## [What you should do]
Reading the data below, count the lines that carry the string "further". Give nothing but the count.

** Supplied records follows **

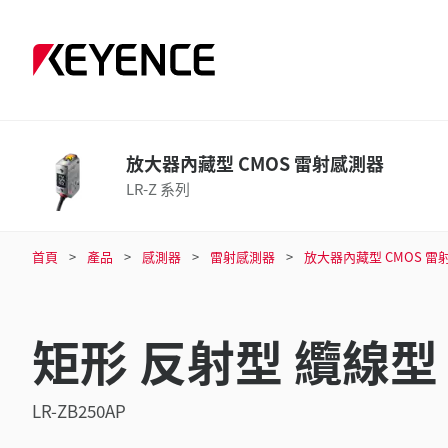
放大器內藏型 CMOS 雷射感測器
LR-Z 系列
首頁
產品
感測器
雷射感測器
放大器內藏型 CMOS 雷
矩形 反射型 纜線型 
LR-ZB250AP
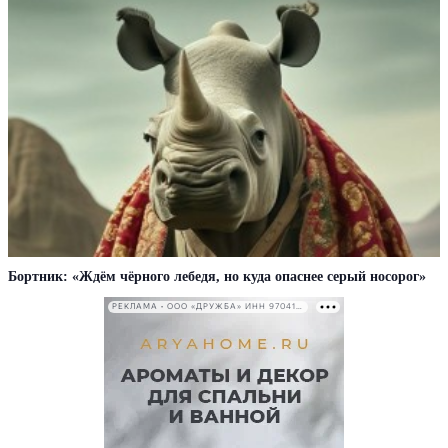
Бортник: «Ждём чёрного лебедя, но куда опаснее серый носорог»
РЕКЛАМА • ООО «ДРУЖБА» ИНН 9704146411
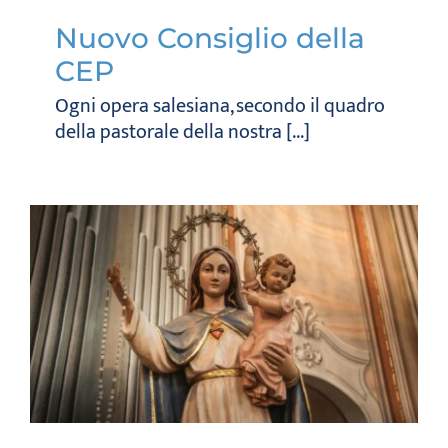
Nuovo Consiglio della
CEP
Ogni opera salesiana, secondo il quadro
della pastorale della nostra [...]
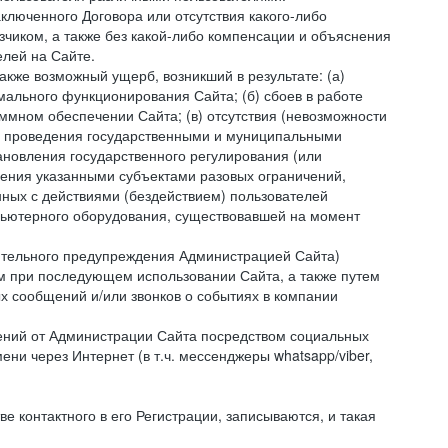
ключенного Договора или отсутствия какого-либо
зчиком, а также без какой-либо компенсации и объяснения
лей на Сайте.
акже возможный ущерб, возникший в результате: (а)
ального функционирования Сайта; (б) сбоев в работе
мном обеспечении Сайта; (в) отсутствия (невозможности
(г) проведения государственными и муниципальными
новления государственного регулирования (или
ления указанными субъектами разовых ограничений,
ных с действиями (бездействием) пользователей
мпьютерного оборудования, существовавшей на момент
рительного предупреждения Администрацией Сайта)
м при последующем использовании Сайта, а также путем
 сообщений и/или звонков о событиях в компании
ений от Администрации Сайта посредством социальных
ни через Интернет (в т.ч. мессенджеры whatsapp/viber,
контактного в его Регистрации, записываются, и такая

** End of Supplied records **
** Supplied records follows **

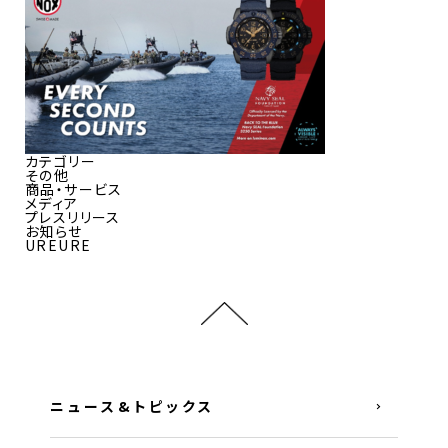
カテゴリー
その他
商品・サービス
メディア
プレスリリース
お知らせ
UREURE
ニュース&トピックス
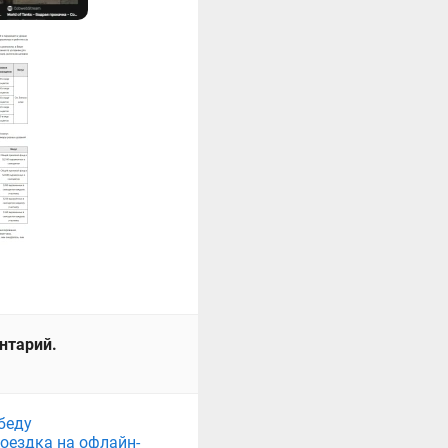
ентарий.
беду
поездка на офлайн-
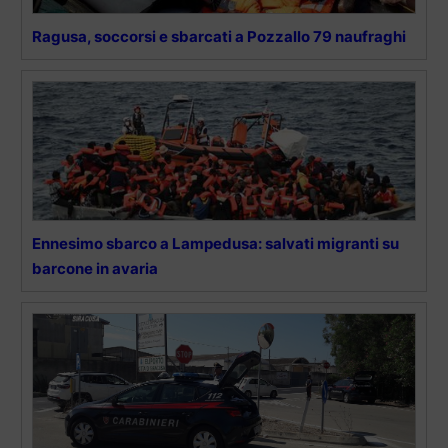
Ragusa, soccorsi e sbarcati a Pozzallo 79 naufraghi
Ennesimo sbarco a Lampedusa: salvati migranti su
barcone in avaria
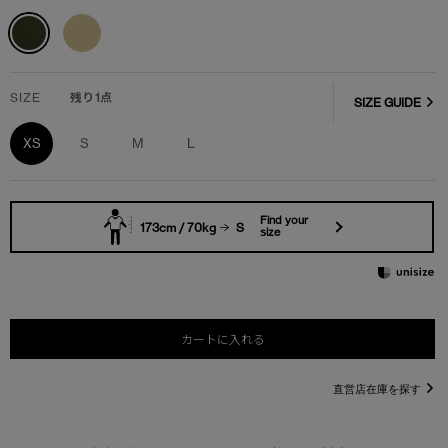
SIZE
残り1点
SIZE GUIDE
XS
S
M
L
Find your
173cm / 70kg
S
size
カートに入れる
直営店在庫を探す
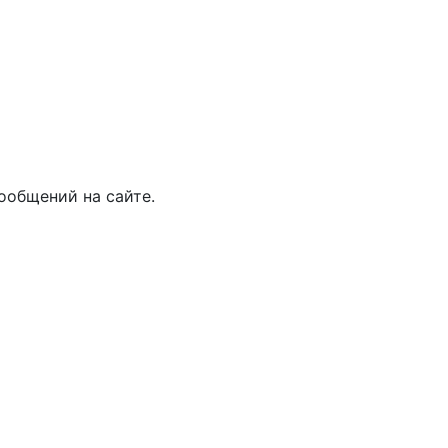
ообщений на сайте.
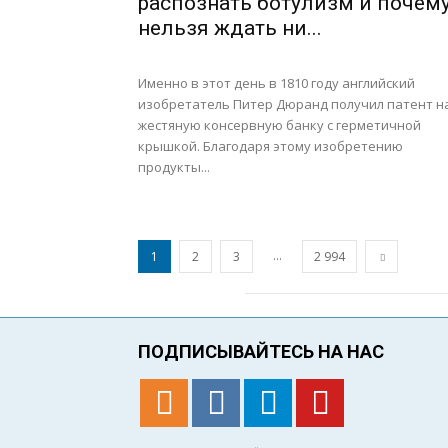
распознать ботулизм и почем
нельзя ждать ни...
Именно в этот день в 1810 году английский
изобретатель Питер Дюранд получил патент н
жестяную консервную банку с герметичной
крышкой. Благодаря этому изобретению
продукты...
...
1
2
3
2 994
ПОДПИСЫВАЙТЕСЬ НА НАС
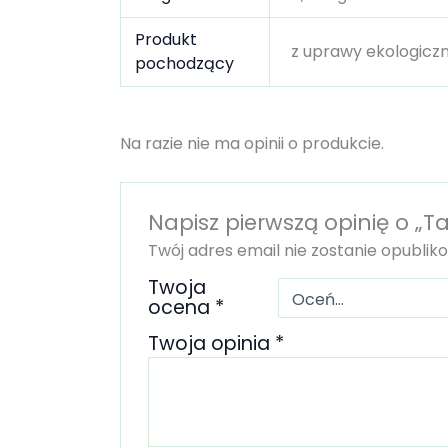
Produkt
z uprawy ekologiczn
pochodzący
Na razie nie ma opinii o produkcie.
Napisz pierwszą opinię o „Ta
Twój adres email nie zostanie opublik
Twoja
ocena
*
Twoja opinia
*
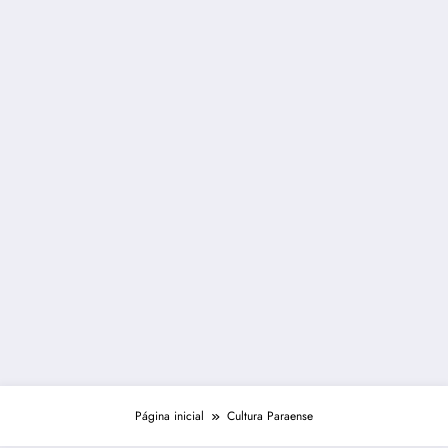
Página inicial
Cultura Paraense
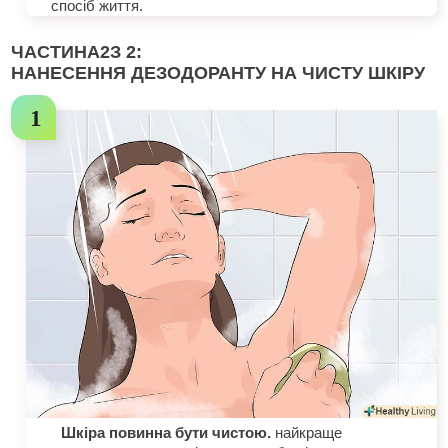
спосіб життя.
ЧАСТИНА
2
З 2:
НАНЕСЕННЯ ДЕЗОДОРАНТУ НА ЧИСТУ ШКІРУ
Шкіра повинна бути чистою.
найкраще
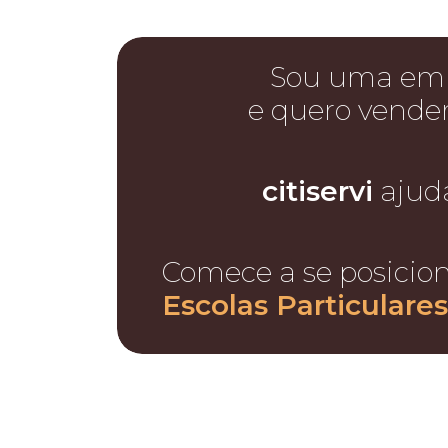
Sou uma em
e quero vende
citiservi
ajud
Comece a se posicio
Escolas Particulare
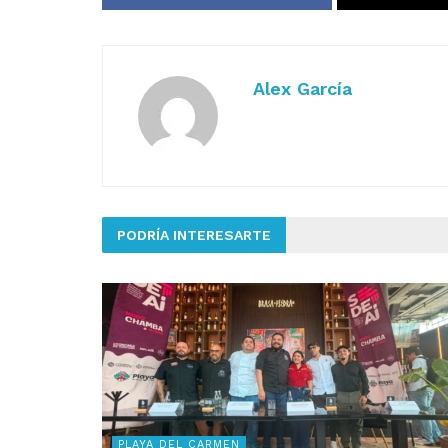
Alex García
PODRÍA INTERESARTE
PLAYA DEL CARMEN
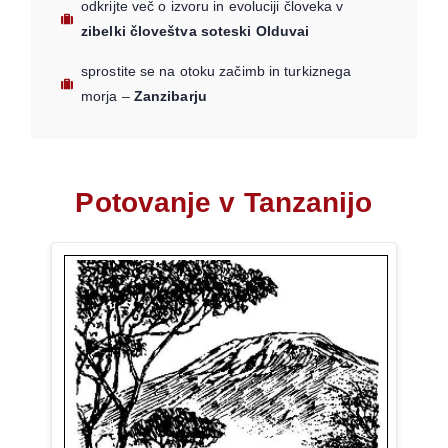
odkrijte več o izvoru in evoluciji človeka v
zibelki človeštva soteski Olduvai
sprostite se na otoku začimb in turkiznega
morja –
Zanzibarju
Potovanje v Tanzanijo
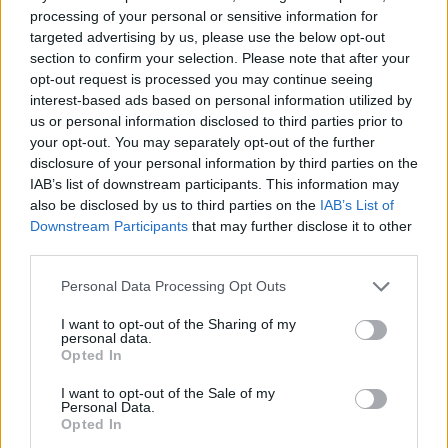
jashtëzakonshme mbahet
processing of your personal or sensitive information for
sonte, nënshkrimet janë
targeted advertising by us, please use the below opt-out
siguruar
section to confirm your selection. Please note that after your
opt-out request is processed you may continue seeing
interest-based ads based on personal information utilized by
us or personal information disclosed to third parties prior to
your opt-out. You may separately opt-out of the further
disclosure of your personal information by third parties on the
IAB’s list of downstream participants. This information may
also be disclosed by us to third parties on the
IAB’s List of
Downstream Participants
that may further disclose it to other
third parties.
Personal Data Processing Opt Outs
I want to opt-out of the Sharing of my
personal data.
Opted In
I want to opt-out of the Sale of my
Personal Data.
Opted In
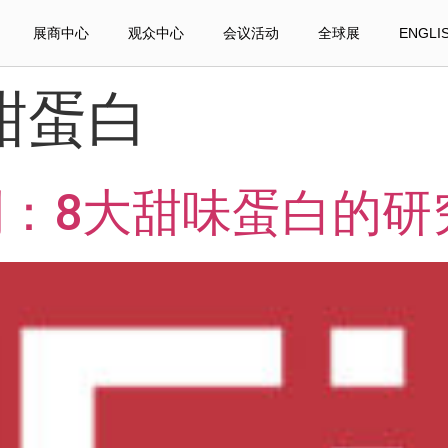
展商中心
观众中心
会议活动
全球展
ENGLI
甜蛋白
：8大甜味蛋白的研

** End of Supplied records **
** Supplied records follows **

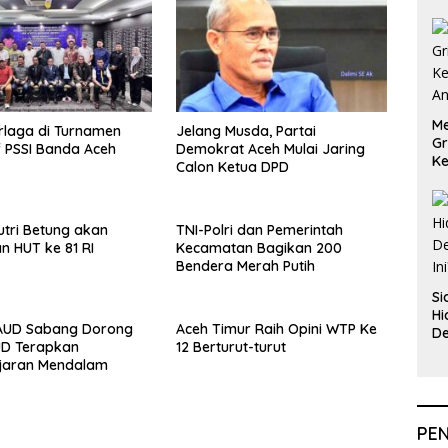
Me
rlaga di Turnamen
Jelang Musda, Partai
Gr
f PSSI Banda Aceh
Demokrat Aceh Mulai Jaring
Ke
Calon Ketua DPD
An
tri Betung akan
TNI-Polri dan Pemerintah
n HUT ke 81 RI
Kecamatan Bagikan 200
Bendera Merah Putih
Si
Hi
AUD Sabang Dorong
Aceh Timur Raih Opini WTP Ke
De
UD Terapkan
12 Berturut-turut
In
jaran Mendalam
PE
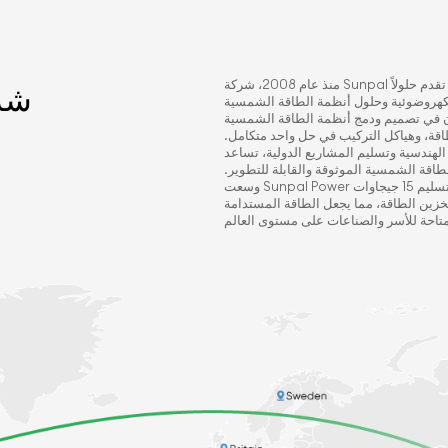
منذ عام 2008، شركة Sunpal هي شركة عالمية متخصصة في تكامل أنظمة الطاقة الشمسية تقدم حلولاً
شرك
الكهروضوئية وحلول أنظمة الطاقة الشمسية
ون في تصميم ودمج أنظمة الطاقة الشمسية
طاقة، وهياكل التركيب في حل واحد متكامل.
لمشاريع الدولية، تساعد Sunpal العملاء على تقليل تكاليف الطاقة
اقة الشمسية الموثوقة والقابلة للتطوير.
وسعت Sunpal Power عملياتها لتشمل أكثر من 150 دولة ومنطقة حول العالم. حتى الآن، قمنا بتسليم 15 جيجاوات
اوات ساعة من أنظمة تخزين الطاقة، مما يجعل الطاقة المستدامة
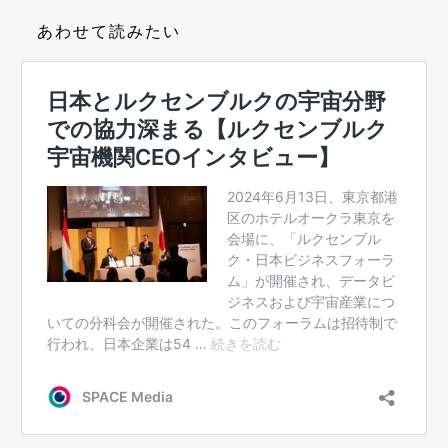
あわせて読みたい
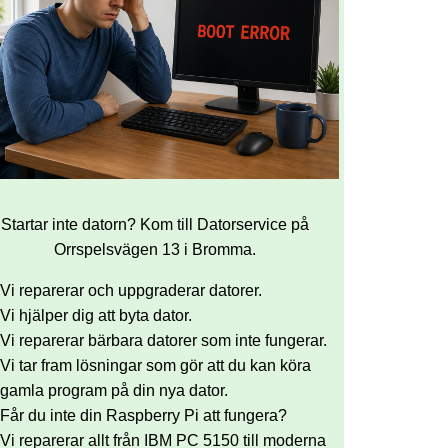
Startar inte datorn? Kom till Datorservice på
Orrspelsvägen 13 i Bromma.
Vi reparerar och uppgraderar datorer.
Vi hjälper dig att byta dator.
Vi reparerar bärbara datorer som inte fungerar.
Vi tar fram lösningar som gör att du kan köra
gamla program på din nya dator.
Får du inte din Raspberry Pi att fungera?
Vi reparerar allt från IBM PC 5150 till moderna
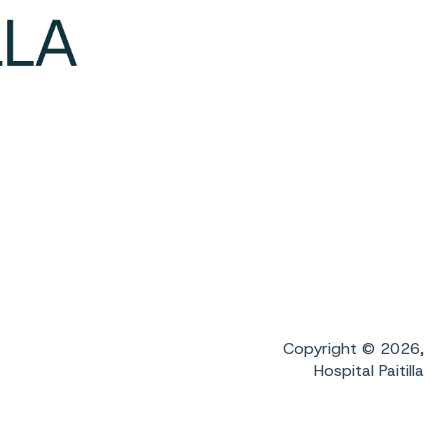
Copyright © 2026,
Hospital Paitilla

** End of Supplied records **

## [Solution to the exercise]
2